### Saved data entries
+ + +

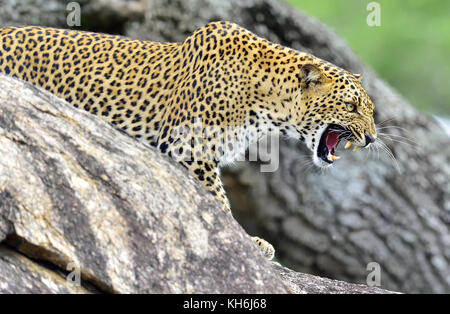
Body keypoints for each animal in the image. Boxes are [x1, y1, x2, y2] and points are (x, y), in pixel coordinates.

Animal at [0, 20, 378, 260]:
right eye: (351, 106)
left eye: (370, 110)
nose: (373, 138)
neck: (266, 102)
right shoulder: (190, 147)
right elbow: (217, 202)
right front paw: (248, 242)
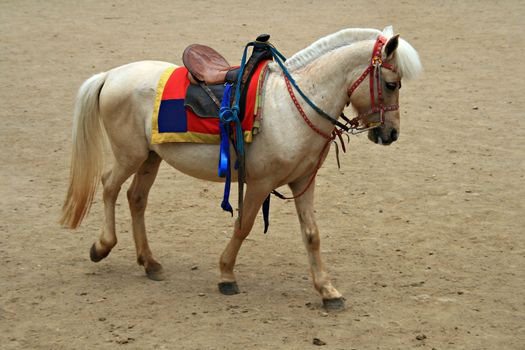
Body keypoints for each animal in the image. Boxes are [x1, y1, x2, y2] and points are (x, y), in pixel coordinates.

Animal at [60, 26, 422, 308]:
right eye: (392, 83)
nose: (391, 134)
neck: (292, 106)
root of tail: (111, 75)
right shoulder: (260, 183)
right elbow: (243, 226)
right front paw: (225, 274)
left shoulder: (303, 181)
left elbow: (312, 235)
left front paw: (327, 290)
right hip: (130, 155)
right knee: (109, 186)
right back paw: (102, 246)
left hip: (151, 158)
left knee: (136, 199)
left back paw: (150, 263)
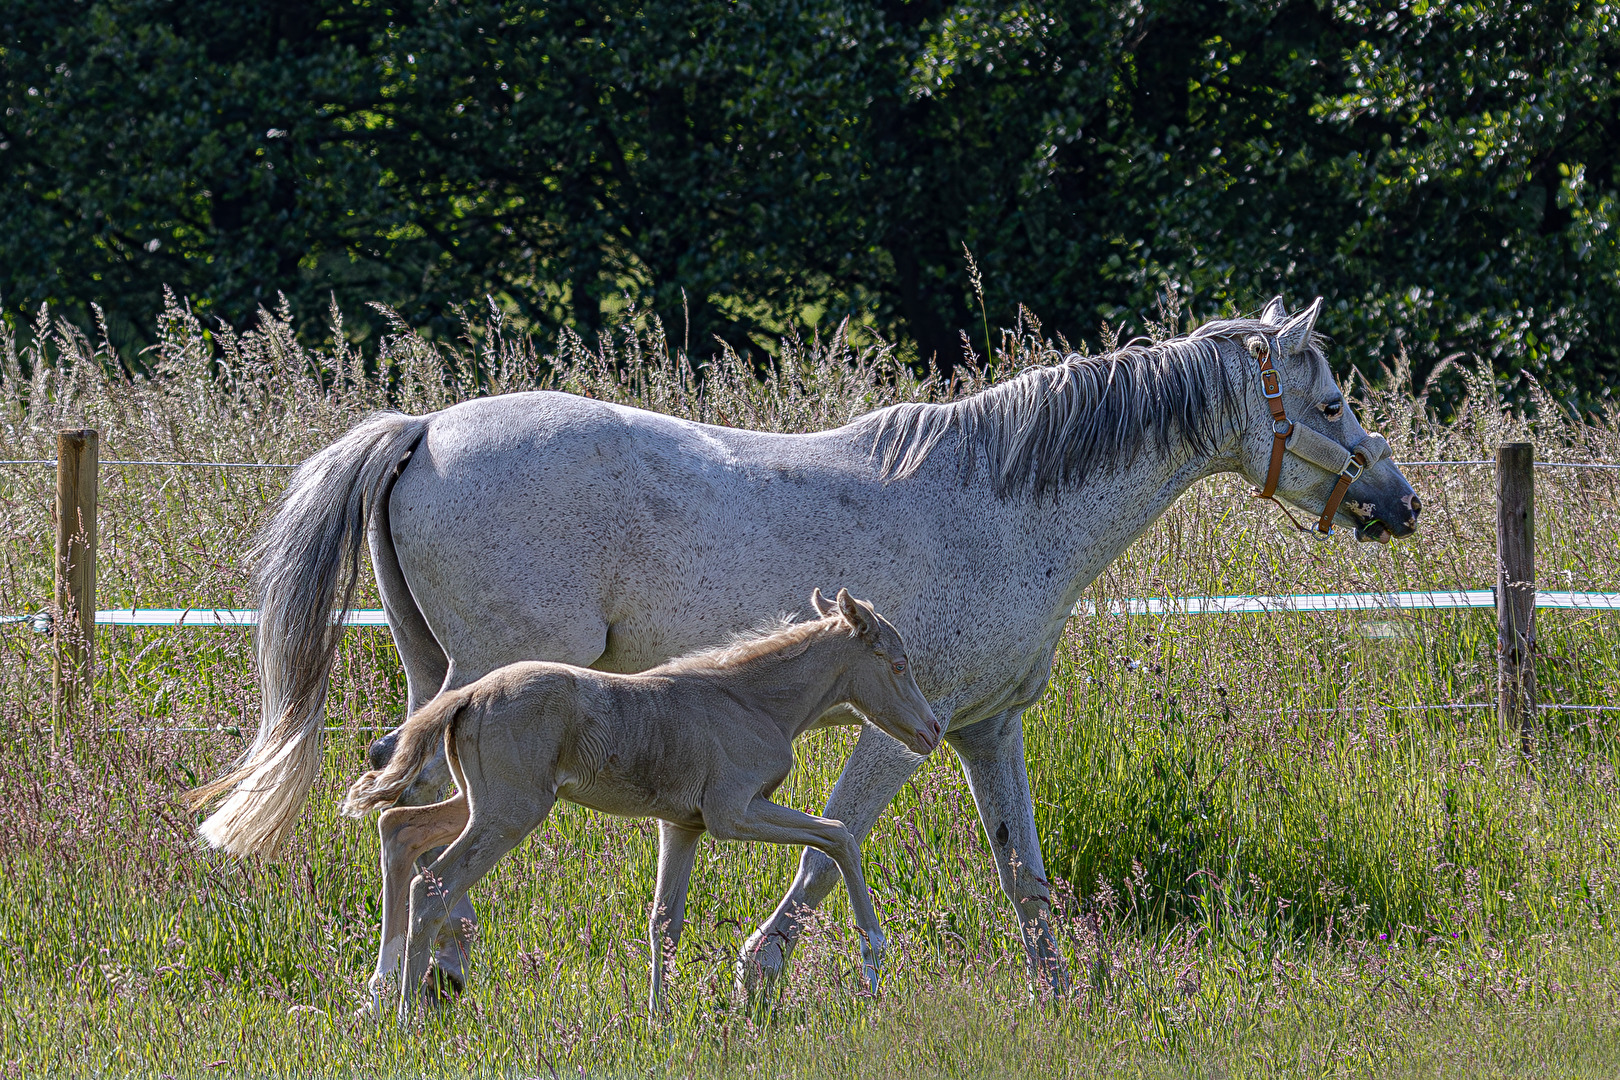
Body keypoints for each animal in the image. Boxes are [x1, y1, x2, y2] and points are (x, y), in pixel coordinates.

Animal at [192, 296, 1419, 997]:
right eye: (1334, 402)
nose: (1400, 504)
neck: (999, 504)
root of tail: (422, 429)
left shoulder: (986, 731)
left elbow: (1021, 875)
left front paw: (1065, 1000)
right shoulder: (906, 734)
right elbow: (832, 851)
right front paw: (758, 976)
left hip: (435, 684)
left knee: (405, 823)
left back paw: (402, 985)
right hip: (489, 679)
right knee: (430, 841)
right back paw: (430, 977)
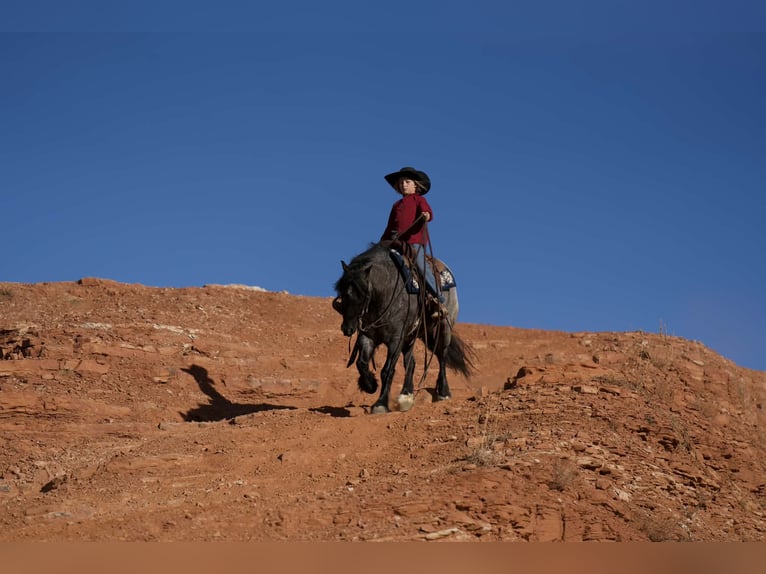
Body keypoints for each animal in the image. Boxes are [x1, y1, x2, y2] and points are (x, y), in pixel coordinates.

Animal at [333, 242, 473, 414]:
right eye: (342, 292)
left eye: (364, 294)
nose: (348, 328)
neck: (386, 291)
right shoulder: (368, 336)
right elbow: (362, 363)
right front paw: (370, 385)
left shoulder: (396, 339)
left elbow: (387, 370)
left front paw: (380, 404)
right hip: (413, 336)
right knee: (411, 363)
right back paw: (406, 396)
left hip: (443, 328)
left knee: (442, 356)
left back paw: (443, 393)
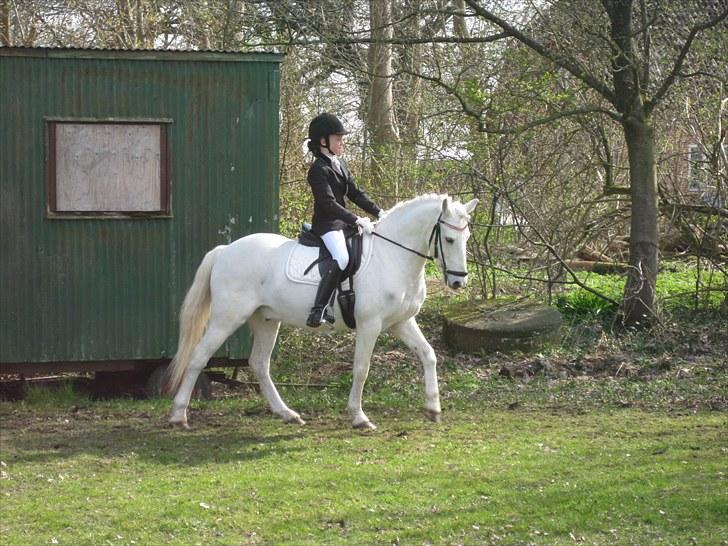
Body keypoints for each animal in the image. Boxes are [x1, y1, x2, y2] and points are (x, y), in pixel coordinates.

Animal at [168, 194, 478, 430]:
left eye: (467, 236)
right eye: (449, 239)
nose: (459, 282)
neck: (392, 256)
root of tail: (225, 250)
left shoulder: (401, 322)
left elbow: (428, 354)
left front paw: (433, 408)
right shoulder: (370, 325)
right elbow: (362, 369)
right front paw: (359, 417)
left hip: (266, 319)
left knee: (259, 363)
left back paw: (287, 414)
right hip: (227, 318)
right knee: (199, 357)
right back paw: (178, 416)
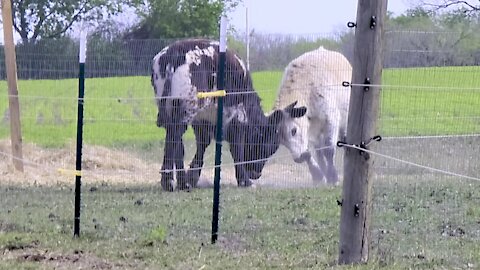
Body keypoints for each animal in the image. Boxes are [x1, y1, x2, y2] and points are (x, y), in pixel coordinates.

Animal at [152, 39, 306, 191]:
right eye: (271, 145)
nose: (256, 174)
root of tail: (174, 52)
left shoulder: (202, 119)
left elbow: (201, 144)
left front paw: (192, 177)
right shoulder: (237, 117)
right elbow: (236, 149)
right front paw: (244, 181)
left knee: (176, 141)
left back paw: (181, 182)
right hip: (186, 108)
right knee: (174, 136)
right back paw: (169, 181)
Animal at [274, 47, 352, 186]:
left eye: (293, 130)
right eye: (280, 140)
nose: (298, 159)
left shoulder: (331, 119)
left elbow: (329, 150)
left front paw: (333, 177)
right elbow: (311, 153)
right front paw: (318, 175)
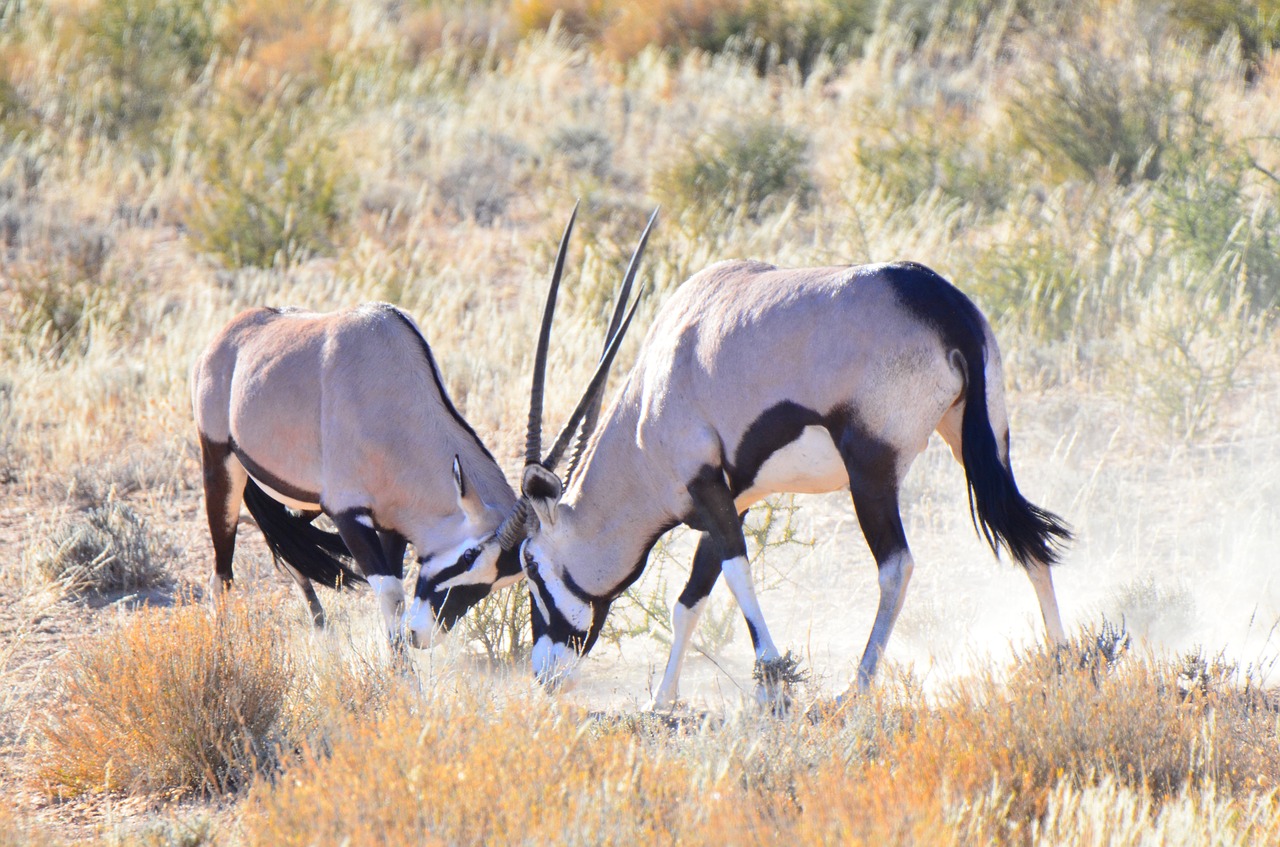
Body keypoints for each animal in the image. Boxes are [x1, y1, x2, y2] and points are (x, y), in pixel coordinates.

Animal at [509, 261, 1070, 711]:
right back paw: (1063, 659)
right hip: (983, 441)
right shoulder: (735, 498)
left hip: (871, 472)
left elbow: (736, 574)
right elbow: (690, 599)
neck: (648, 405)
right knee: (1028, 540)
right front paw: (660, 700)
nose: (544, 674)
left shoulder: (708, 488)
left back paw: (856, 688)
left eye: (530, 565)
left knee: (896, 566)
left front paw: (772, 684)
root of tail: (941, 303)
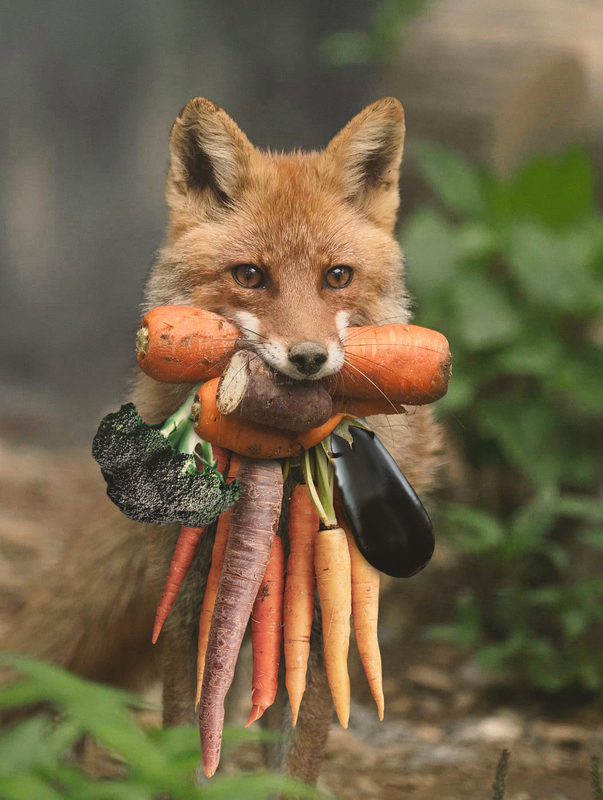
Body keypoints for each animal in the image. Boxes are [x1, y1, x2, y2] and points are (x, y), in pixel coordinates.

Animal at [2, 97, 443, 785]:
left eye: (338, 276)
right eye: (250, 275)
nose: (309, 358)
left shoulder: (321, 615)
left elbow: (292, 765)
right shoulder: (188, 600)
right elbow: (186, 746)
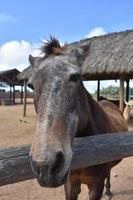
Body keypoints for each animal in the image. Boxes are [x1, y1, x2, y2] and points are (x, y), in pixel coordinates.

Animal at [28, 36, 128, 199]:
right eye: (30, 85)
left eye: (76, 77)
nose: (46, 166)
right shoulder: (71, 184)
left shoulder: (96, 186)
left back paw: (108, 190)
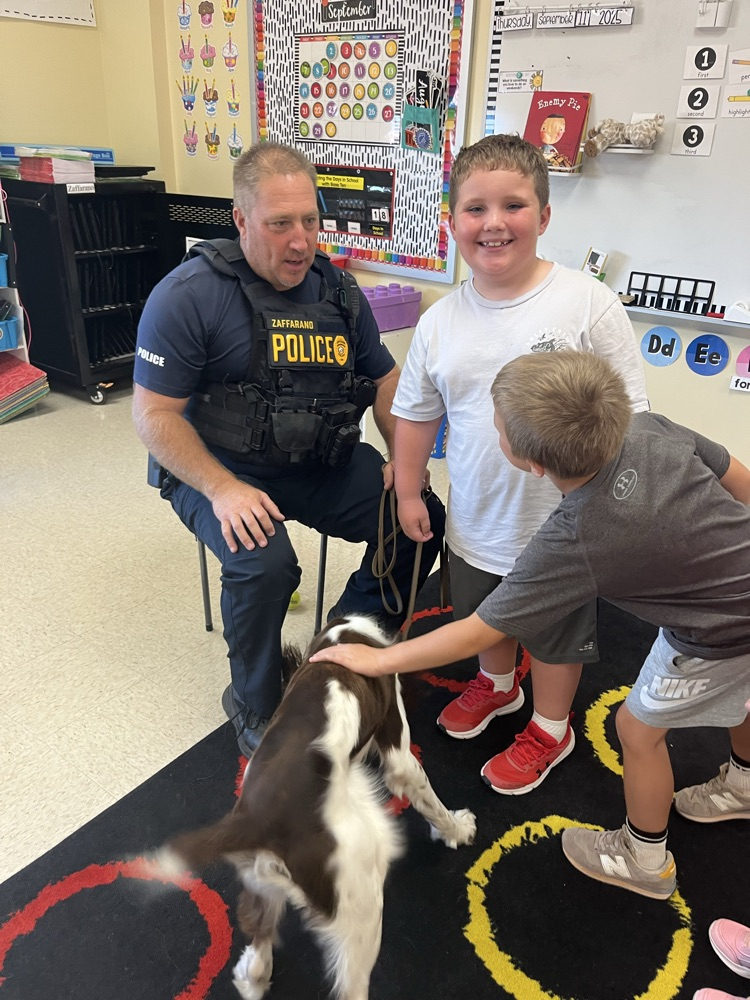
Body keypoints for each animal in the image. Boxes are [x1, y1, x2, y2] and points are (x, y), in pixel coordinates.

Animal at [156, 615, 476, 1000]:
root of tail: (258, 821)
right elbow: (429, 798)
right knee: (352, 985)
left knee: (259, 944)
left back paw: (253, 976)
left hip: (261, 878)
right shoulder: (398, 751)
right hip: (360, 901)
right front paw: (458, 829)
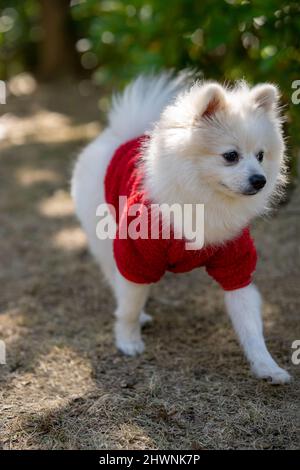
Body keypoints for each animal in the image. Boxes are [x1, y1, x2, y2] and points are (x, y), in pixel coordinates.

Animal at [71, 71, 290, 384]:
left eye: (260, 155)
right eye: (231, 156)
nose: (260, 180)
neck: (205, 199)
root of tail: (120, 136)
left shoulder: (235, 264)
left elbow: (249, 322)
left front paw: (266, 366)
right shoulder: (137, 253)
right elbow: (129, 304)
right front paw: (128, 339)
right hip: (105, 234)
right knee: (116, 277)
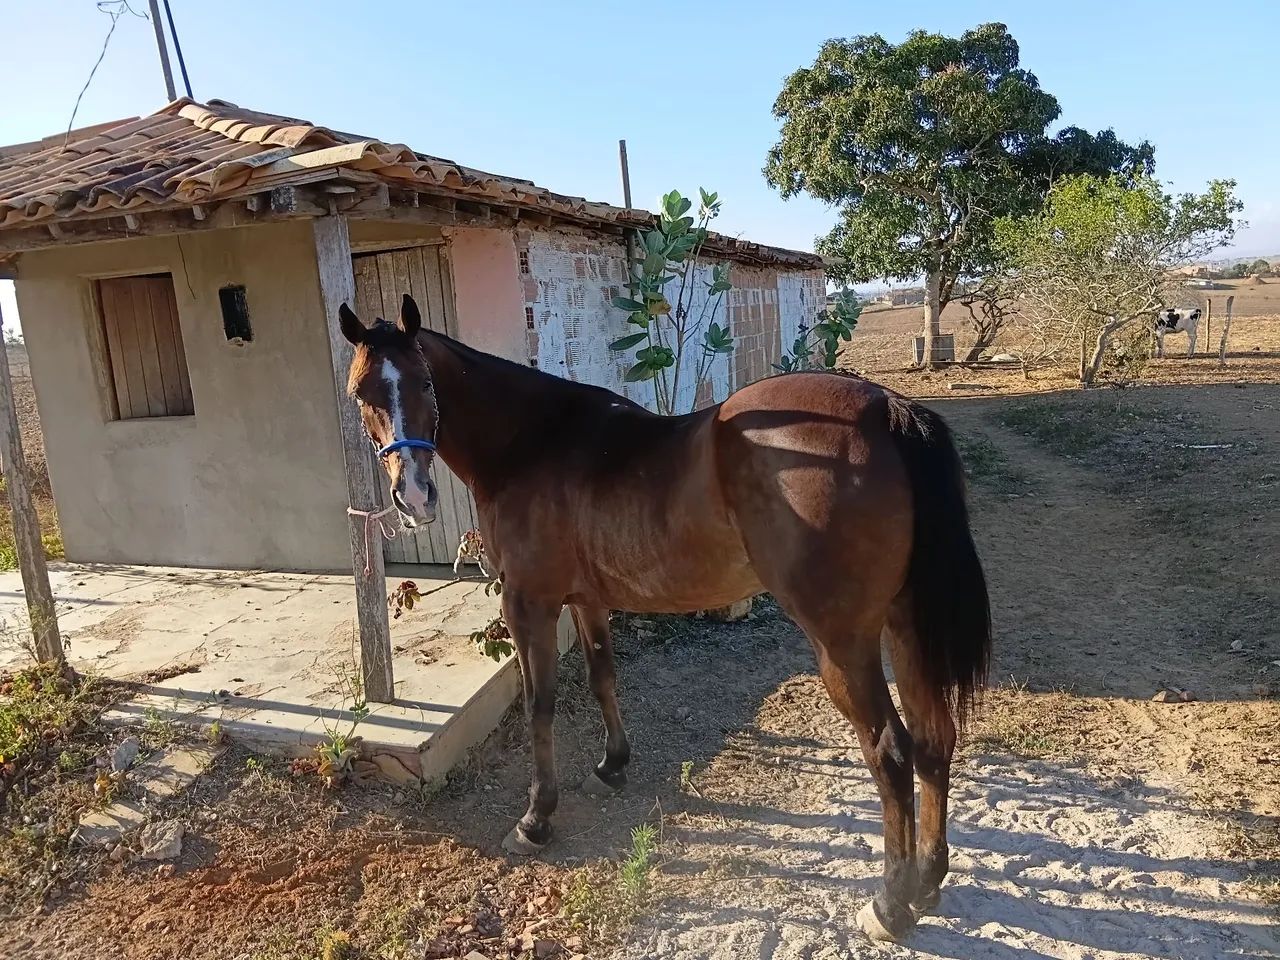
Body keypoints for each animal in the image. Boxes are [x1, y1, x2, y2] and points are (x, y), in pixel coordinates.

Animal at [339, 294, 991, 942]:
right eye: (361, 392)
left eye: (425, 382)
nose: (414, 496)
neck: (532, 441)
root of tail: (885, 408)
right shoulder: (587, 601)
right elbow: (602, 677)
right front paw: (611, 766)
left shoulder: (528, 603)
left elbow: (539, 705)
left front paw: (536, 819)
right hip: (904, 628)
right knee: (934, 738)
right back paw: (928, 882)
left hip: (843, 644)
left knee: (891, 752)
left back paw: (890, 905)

+ + +

### Task brief
Out of the records above, return only the lines from the one with "neck: (205, 199)" through the one with "left hip: (843, 644)", exactly, and none of the pictures.

### Solution
neck: (205, 199)
root of tail: (120, 136)
left shoulder: (235, 264)
left elbow: (249, 322)
left front paw: (266, 366)
right shoulder: (137, 253)
right elbow: (129, 304)
right front paw: (128, 339)
right hip: (105, 234)
right knee: (116, 277)
Body keypoints for each animal in the image. Boxes are [x1, y1, x2, y2] and points are (x, y), in pixel coordinates.

Animal at [339, 294, 991, 942]:
right eye: (361, 392)
left eye: (425, 382)
nose: (414, 496)
neck: (532, 441)
root of tail: (885, 408)
right shoulder: (587, 601)
right elbow: (602, 677)
right front paw: (611, 766)
left shoulder: (528, 603)
left elbow: (539, 705)
left front paw: (536, 819)
right hip: (904, 628)
right knee: (934, 738)
right back paw: (928, 882)
left hip: (843, 644)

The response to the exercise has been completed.